I could sometimes over hear people talking in small groups wondering about things that didn't concern them. The big questions were: How did they die, how much insurance did they have, who was going to inherit the property?
I would think better subjects to discuss might be: how can we help the family, shouldn't we offer to watch the kids, we should make sure we visit with the family often until they are on their feet again. Aren't that what friends do?
I no longer attend funerals unless it is a family member and then only the immediate not nieces and nephews, it is not that I don't care about the person who died or their family, it's just that I don't intend to be there for them. I don't want to tell them how sorry I am or that it is a bad thing. I guest I don't want to lie.

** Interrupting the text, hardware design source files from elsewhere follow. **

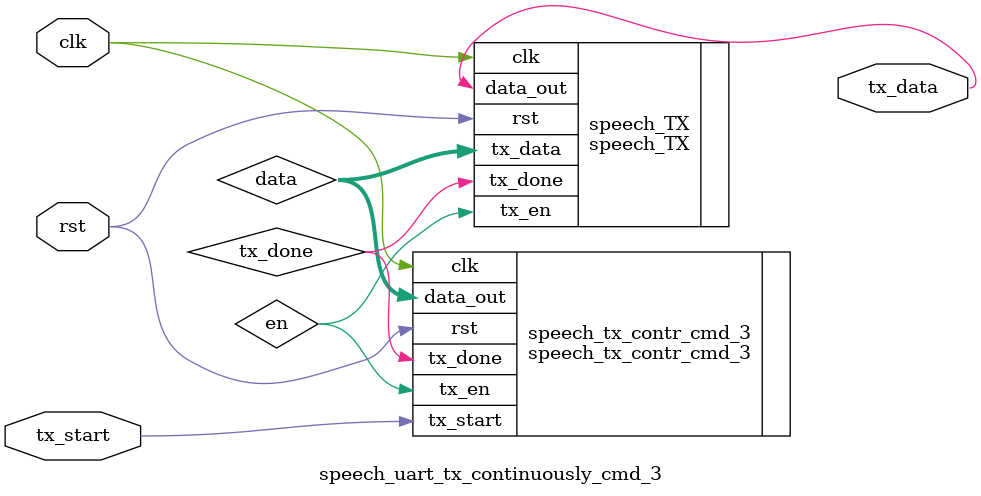
<source format=v>
`timescale 1ns / 1ps
module speech_uart_tx_continuously_cmd_3(
	input clk,
	input rst,
	input tx_start,
	output tx_data
    );
	
	wire [7:0] data;
	wire en;
	wire tx_done;

	
	
	speech_TX speech_TX(
    .clk(clk),
    .rst(rst),
    .tx_data(data),
    .tx_en(en),
	.tx_done(tx_done),
    .data_out(tx_data)
    );
	
	
	speech_tx_contr_cmd_3 speech_tx_contr_cmd_3(
	.clk(clk),
	.rst(rst),
	.tx_start(tx_start),
	.tx_done(tx_done),
	.tx_en(en),
	.data_out(data)
    );

endmodule

</source>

In the Midwest there are a lot of small towns where it seems everyone attends the funeral of anyone considered a VIP of the town. How much is out of respect? How much is out of curiosity? How much is because they don't want to be talked about if they don't attend?
I recently asked someone that had attended a funeral, of someone that I know they hardly knew why they went. I challenged them to tell me what they felt about the person that made them go. The truth was they were given time off from work so they went.
I have left instructions to be cremated and my ashes to be spread over any golf course so I can haunt the golfers there. It is the cheapest type funeral because you don't need a fancy casket. I also have instructions not to have
A viewing or any service that you need to pay for.
I believe that there are some, maybe not all, funeral homes that take advantage of the families at their time of mourning. It is when they are the most vulnerable to greed. The funeral home person may not tell the family what the bare necessities are but rather show them a range of options above what they can actually afford. I have been a believer in prearranged funeral for a long time.
This is just my opinion but if you think about it a while it makes sense: I don't want anyone to come and visit me after I'm dead because they never visited me before I died. I don't want anyone to cry about my passing if they didn't care about my welfare while I was alive. If you want to know who gets what it's none of your business. Unless I was shot or poisoned I probably died of natural causes. Hopefully it was while I was in bed asleep.
If you think you are a friend of the family then contribute to the cost of my internment, if you just feel like you need to contribute give it to a charity.
Life will go on after I die! Some people will remember me for my humor, others for my honesty, still others for my abilities. What ever the reason, as long as they remember me I shall not have died but lived on in memory.
It is said that from dust we came and to dust we shall return, what matters is how long it takes us. Being placed in a casket, buried six feet under ground or being burned to ashes, you are just as dead and gone.
Mark not a place on this earth where I have never been while alive, but mark for me a place in your heart where I will always live.